The narrow vertical dimension of the boxes in Figures 4–9 and the flattened sequences in Figure 10 are a result of rapid progression of tree failure after the first few trees fail, in response to only minute increases in wind speed. While the wind speeds at which this happens in our model are plausible, we suspect that real trees in real forests fail at a wider range of wind speeds. We suspect the cause is one or both of two related phenomena in our model. First, the change in wind field may progress too rapidly, i.e., the failure of a single tree in real forests may not alter the wind field for the remaining trees as rapidly as it does on our simulations. Second, the fundamental approach of adjusting the wind field sequentially after each tree failure may be a poor mimic of natural failure dynamics; an alternative approach would be to adjust the wind field after each increment of wind speed rather than after each tree failure. Future work with this model will explore several alternatives.

FIGURE 10

Figure 10. Critical wind speed plotted against sequence of tree failure, for four values of attenuation coefficient (alpha), and contrasting combinations of within-stand parameters. Black lines = – indirect damage; – neighbor support; and – gaps. Red lines = + indirect damage; + neighbor support; + gaps.

This model implements a number of interactions and processes in ways that may differ from the models produced by other authors, and such differences may contribute to differences in findings. That is not to say one implementation is correct and others are wrong, because different authors have different objectives. For example, our model separates indirect damage from neighbor support, whereas the wind damage module of iLand combines these interactions (Seidl et al., 2014). Similarly, gaps are included in this model differently than in ForGEM (Schelhaas et al., 2007). Direct comparison among the protocols for modelling these various interactions may reveal if one formulation has advantages over others.

Another area for potential improvement is that some phenomena are simply not included. Our model assumes independent tree sways. This is a simplification to facilitate computational efficiency, but sway of real trees is at least partially synchronized. A major potential improvement would be to formulate our model with partial synchronization among the trees. Along with the need for improved swaying, our model implicitly assumes spatially and temporally uniform wind fields, as well as no consideration of wind duration and the potential effect of wood fatigue. All of these factors are likely to influence failure dynamics in real trees and forests; future versions of our model will include some of these possible improvements.

(Extracted page text data)
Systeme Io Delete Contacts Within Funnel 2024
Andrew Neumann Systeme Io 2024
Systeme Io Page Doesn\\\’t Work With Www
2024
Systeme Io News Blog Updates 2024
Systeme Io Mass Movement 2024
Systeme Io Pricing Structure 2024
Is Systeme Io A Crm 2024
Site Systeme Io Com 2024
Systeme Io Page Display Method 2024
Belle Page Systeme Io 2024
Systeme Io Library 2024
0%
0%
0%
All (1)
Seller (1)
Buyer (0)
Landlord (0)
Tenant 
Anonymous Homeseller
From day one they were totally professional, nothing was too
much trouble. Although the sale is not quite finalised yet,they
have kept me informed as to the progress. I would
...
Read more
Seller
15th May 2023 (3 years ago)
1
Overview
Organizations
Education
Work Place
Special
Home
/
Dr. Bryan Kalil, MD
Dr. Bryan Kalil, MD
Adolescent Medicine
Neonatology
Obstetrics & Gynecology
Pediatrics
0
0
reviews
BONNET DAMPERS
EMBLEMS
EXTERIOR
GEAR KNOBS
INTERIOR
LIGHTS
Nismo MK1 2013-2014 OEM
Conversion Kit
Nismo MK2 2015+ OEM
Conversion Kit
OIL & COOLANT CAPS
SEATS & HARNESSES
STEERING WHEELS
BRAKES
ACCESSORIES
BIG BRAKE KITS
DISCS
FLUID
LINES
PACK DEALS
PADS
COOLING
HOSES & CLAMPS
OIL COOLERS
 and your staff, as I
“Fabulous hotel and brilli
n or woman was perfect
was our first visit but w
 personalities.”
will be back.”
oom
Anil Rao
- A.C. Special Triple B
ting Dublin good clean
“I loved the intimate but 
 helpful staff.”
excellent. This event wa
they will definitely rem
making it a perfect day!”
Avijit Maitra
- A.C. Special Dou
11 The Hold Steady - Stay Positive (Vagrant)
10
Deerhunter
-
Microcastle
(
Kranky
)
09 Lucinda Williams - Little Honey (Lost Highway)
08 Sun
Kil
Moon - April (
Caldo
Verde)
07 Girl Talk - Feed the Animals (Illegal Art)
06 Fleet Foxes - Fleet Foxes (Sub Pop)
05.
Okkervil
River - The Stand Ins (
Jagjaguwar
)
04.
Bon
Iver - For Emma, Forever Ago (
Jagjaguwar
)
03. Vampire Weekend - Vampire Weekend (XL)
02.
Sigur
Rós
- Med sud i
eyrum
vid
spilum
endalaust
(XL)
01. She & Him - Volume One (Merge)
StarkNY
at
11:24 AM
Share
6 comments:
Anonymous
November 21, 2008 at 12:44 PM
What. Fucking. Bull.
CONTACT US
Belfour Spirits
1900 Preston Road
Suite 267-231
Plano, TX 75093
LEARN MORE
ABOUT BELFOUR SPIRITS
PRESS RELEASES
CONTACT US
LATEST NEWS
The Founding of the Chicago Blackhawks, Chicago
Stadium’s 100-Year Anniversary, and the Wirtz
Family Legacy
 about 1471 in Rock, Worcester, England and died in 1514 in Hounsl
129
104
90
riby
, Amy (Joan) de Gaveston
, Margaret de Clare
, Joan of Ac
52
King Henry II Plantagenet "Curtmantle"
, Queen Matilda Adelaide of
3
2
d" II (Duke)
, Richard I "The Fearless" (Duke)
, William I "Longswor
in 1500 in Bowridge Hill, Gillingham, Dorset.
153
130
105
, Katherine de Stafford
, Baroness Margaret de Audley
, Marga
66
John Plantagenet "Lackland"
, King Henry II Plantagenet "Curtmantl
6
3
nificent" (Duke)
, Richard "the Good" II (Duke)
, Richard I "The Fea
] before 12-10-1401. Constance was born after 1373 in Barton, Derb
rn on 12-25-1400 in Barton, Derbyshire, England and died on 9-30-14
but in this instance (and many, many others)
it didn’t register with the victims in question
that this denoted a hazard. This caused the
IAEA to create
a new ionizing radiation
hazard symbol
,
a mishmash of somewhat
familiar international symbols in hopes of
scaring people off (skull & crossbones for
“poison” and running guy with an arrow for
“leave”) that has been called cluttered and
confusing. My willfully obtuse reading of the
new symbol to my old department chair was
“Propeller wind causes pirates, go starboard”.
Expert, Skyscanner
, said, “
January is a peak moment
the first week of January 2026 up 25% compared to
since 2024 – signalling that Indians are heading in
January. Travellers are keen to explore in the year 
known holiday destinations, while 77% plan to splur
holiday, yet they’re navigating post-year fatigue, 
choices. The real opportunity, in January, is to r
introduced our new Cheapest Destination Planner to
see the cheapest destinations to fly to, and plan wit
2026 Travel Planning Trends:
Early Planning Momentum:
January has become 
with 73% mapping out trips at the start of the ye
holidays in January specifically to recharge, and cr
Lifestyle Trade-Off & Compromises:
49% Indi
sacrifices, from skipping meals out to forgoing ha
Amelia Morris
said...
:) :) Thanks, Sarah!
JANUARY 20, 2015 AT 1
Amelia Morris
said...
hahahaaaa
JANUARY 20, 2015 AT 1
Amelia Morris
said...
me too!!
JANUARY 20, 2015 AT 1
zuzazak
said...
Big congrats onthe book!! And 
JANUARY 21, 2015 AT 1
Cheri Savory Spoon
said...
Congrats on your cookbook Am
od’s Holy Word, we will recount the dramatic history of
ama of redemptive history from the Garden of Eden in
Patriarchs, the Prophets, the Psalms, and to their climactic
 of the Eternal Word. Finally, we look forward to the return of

What is needed
According to the source passage on the tree-failure model, what does the model assume about how trees sway? These items have no role here.

Finished task
It assumes independent tree sways.